S.B. 11 (as amended) CLEAN FUEL STANDARD ACT by Sen. Mimi Stewart (D-Bernalillo) and Nathan Small (D-Doña Ana) – BAD (This is one of Gov. Michelle Lujan Grisham’s legislative priorities).
This anti-business bill put forth by two anti-energy extremist legislators, would in the bill sponsors’ own words, “[require] fuel providers that refine, blend, make or import fuel used in New Mexico to gradually reduce the carbon intensity of the transportation fuel itself, we can reduce emissions by 4.7 million metric tons in carbon dioxide equivalent by 2040. That’s like taking 44,000 cars off the road every year for 15 years.”
This bill would harm critical industries in New Mexico with expensive and punitive new regulations on the transportation of the fuels New Mexicans rely on to keep them driving and doing business. This bill has an appropriation of $1,210,000 for the 2022 fiscal year alone, with it gradually increasing annually.

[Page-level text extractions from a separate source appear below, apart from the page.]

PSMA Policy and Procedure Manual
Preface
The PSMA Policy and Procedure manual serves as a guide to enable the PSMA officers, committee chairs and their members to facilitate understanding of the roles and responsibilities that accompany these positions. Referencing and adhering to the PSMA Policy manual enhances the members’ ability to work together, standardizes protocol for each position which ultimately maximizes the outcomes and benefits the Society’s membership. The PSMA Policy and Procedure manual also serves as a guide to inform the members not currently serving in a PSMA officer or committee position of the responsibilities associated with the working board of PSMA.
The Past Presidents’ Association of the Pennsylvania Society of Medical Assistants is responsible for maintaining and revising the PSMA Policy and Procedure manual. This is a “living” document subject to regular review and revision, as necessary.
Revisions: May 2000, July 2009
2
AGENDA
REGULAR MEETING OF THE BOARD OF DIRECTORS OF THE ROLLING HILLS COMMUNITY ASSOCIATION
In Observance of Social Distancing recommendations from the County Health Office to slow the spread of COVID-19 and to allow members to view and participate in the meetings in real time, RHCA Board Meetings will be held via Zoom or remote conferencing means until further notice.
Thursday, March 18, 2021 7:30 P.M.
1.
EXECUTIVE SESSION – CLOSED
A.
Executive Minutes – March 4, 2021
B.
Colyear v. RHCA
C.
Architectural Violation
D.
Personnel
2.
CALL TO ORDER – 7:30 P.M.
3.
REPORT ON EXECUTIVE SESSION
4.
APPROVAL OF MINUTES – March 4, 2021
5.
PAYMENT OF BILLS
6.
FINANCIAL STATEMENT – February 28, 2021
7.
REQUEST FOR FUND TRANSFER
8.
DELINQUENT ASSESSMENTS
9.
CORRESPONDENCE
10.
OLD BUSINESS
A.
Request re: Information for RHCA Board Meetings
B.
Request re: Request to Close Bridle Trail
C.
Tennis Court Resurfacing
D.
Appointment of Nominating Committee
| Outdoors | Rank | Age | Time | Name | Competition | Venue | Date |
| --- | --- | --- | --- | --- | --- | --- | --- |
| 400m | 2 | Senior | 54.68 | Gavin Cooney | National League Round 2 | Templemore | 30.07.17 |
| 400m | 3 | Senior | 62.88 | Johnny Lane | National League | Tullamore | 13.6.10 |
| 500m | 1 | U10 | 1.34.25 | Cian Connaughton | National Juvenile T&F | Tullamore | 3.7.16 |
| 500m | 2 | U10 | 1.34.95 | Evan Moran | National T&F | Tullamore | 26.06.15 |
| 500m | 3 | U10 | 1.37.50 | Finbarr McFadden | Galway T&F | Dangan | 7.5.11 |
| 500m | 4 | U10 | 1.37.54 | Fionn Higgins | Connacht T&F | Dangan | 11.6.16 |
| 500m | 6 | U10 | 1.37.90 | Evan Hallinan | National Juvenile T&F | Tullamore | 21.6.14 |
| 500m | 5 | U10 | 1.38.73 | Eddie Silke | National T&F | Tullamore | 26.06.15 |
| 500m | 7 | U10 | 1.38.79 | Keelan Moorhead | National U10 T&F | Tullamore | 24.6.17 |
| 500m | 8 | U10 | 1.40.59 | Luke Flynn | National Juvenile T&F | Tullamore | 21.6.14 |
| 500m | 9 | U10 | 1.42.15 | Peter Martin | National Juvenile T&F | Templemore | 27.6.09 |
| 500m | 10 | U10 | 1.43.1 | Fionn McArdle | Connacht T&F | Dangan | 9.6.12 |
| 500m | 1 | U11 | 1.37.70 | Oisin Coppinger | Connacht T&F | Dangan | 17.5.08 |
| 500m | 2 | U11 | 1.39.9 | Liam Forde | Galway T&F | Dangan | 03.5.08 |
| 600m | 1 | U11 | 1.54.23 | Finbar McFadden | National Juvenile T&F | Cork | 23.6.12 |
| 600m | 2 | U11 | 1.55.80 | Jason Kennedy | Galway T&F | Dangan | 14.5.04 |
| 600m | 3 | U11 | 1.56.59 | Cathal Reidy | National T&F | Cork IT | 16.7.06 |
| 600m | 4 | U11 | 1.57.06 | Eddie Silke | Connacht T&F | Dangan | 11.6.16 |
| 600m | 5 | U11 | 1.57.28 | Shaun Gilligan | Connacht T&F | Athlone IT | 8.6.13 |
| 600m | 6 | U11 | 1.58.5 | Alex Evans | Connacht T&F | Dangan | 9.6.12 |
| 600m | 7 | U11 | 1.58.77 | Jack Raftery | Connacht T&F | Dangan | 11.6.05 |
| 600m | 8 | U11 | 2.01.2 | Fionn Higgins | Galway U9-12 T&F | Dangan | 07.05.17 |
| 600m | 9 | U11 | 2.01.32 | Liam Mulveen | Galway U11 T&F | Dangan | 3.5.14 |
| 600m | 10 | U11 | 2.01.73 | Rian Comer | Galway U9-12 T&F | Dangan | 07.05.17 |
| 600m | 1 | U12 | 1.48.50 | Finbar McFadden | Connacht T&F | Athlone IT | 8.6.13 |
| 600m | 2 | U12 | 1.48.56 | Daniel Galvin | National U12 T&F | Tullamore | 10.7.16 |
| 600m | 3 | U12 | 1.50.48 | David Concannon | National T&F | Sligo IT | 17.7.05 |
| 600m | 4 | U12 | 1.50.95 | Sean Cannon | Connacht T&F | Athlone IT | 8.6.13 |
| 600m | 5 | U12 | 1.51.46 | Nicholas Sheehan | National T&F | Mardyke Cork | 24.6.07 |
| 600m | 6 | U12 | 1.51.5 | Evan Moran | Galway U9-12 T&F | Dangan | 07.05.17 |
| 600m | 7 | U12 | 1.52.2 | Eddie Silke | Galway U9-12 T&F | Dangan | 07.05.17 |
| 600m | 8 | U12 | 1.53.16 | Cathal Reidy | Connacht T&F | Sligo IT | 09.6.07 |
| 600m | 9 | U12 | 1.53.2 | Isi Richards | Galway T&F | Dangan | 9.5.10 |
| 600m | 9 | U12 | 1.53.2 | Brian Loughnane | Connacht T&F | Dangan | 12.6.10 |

HOUSE CONSUMER AND PUBLIC AFFAIRS COMMITTEE
ELIZABETH “LIZ” THOMSON, CHAIR, Convenes Tuesday, February 23, 2021 – 1:30 p.m. – Zoom
H.B. 254 – USE OF DEADLY FORCE REPORTING by Sen. Antoinette Sedillo-Lopez (D-Bernalillo) and Rep. Patricia Roybal Caballero (D-Bernalillo) – BAD
Note: both of these women are running for Congress in CD-1. This is the House version of the Senate’s S.B. 274.
According to the bill, “Within twenty-four hours of a person suffering great bodily harm or death as a result of a peace officer’s actions, the sheriff or the chief of police of the jurisdiction in which the great bodily harm or death occurred shall report the great bodily harm or death in writing to the district attorney of the judicial district in which the great bodily harm or death occurred. The sheriff or chief of police shall report all instances of suspected great bodily harm to the appropriate district attorney, even if a more thorough assessment of great bodily harm will be undertaken at a later date,”
The bill would put undue suspicion of wrongdoing on the part of the law enforcement officer, overburdening local sheriffs and district attorneys, while not trusting police officers to carry forth their duties.
H.B. 279 NO GOV. RESTRICTIONS ON GUN & AMMO STORES sponsored by Rep. Stefani Lord would do the following, according to the fiscal impact report:
“Eliminate the governor’s current authority during a state of emergency to prohibit the possession of firearms or any other deadly weapon in any place other than a person’s residence or business; and Prohibit the governor during a state of emergency from restricting the operations of firearm manufacturers, distributors, suppliers and sellers, the sale or transportation of firearms, the operations of shooting ranges, or the operations of businesses that provide firearm instruction.”
This bill is pro-Second Amendment and it helps limit the Governor’s power, making it a bill supported by the Piñon Post. – GOOD.